DATA EXTRACT »
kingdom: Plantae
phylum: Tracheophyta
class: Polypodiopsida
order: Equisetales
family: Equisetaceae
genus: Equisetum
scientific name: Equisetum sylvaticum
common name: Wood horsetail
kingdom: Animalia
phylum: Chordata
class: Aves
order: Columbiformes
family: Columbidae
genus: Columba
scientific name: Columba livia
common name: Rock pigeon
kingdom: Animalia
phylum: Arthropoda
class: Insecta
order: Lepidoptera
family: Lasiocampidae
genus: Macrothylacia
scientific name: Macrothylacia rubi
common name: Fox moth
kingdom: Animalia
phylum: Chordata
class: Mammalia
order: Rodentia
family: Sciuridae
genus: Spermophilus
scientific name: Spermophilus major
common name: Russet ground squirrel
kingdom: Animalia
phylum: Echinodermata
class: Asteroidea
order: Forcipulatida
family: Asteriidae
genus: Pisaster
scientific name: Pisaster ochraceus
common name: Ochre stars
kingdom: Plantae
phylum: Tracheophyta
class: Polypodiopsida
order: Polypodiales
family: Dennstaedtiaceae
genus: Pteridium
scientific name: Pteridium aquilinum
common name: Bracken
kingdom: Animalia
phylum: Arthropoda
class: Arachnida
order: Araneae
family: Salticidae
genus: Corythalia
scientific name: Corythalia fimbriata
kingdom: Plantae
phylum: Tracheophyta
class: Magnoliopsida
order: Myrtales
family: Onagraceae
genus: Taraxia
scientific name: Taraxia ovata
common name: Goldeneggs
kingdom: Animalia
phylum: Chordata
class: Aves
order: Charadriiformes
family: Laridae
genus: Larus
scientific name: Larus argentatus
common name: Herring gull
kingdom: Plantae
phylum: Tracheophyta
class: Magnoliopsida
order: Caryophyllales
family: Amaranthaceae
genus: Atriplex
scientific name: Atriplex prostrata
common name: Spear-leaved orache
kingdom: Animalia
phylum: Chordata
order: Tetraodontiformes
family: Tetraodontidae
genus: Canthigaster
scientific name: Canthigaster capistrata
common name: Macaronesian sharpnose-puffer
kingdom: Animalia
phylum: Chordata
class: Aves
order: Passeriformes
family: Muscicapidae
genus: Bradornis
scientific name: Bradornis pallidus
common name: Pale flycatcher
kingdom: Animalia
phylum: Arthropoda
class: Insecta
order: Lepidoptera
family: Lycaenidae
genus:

SET EXERCISE » Copy out every one of the lines above exactly, keeping their order and changing nothing.

OUTPUT OF THE EXERCISE »
kingdom: Plantae
phylum: Tracheophyta
class: Polypodiopsida
order: Equisetales
family: Equisetaceae
genus: Equisetum
scientific name: Equisetum sylvaticum
common name: Wood horsetail
kingdom: Animalia
phylum: Chordata
class: Aves
order: Columbiformes
family: Columbidae
genus: Columba
scientific name: Columba livia
common name: Rock pigeon
kingdom: Animalia
phylum: Arthropoda
class: Insecta
order: Lepidoptera
family: Lasiocampidae
genus: Macrothylacia
scientific name: Macrothylacia rubi
common name: Fox moth
kingdom: Animalia
phylum: Chordata
class: Mammalia
order: Rodentia
family: Sciuridae
genus: Spermophilus
scientific name: Spermophilus major
common name: Russet ground squirrel
kingdom: Animalia
phylum: Echinodermata
class: Asteroidea
order: Forcipulatida
family: Asteriidae
genus: Pisaster
scientific name: Pisaster ochraceus
common name: Ochre stars
kingdom: Plantae
phylum: Tracheophyta
class: Polypodiopsida
order: Polypodiales
family: Dennstaedtiaceae
genus: Pteridium
scientific name: Pteridium aquilinum
common name: Bracken
kingdom: Animalia
phylum: Arthropoda
class: Arachnida
order: Araneae
family: Salticidae
genus: Corythalia
scientific name: Corythalia fimbriata
kingdom: Plantae
phylum: Tracheophyta
class: Magnoliopsida
order: Myrtales
family: Onagraceae
genus: Taraxia
scientific name: Taraxia ovata
common name: Goldeneggs
kingdom: Animalia
phylum: Chordata
class: Aves
order: Charadriiformes
family: Laridae
genus: Larus
scientific name: Larus argentatus
common name: Herring gull
kingdom: Plantae
phylum: Tracheophyta
class: Magnoliopsida
order: Caryophyllales
family: Amaranthaceae
genus: Atriplex
scientific name: Atriplex prostrata
common name: Spear-leaved orache
kingdom: Animalia
phylum: Chordata
order: Tetraodontiformes
family: Tetraodontidae
genus: Canthigaster
scientific name: Canthigaster capistrata
common name: Macaronesian sharpnose-puffer
kingdom: Animalia
phylum: Chordata
class: Aves
order: Passeriformes
family: Muscicapidae
genus: Bradornis
scientific name: Bradornis pallidus
common name: Pale flycatcher
kingdom: Animalia
phylum: Arthropoda
class: Insecta
order: Lepidoptera
family: Lycaenidae
genus:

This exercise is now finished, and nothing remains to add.